Jeffrey A. Nittrouer
You may remember that during last year’s epic Mississippi River flooding, the Army Corps of Engineers opened spillways upriver of New Orleans and Baton Rouge to divert some water away from the cities. One of those spillways was the Bonnet Carré, built in the early 1930’s to protect New Orleans from high water.
When most of its bays were opened last May, the Bonnet Carré redirected 10 to 20 percent of the Mississippi’s floodwater out of the river and into Lake Pontchartrain.
While the diversion mitigated the havoc created by the flood, it also provided a few scientists with an opportunity to do some research on land restoration in the Mississippi Delta as the Bonnet Carré’s floodwater dried out in subsequent months and left behind huge dunes of sand. Their findings, published this week in a Nature Geoscience letter, indicate that well-placed floodwater diversions can add significant amounts of land to the disappearing delta.

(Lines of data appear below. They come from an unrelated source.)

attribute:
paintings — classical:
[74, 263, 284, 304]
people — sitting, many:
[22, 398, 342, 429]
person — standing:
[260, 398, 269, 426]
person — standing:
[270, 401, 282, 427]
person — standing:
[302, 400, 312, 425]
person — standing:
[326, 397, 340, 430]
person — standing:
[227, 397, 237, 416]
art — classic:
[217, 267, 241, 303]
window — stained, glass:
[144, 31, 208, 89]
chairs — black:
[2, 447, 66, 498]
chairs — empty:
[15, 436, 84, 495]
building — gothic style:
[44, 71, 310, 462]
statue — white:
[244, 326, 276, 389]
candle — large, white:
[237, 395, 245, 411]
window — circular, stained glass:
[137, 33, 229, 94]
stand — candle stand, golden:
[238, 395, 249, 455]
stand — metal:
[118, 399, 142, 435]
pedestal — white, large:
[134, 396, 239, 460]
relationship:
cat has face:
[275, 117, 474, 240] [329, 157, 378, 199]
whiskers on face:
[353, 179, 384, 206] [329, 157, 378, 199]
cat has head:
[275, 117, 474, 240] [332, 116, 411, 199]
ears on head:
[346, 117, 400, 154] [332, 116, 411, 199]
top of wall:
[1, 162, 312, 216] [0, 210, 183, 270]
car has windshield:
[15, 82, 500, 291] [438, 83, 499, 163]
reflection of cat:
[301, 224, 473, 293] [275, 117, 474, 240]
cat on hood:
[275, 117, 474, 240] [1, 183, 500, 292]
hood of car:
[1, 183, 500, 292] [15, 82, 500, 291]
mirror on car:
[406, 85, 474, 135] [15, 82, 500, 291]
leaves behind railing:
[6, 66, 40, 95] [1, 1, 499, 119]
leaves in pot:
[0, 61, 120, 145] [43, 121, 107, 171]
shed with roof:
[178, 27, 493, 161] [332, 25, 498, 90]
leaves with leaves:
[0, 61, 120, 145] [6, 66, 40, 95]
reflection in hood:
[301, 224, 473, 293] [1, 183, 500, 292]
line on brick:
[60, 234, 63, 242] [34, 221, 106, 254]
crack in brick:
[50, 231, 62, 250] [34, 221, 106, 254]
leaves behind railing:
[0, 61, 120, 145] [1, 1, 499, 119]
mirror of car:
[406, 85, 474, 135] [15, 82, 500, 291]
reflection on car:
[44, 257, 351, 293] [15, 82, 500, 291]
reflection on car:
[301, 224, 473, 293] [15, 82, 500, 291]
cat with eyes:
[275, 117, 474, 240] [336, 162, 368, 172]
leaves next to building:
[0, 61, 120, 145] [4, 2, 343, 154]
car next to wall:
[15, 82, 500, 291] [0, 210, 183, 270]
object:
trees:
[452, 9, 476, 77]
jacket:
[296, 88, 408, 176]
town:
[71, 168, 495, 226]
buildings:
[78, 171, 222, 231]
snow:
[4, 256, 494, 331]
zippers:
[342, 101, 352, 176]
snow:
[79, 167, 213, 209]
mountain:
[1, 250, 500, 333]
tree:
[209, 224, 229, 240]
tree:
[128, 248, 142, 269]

Our study “demonstrates that there’s a strong feasibility or potential to build new landscape in Louisiana,” said Jeffrey A. Nittrouer, a geologist at the University of Illinois and the lead author of the letter. He said the recent use of the Bonnet Carré spillway showed that by choosing the right place to build a diversion in the Mississippi and opening it at the right time, planners could build up a substantial amount of sediment in the delta.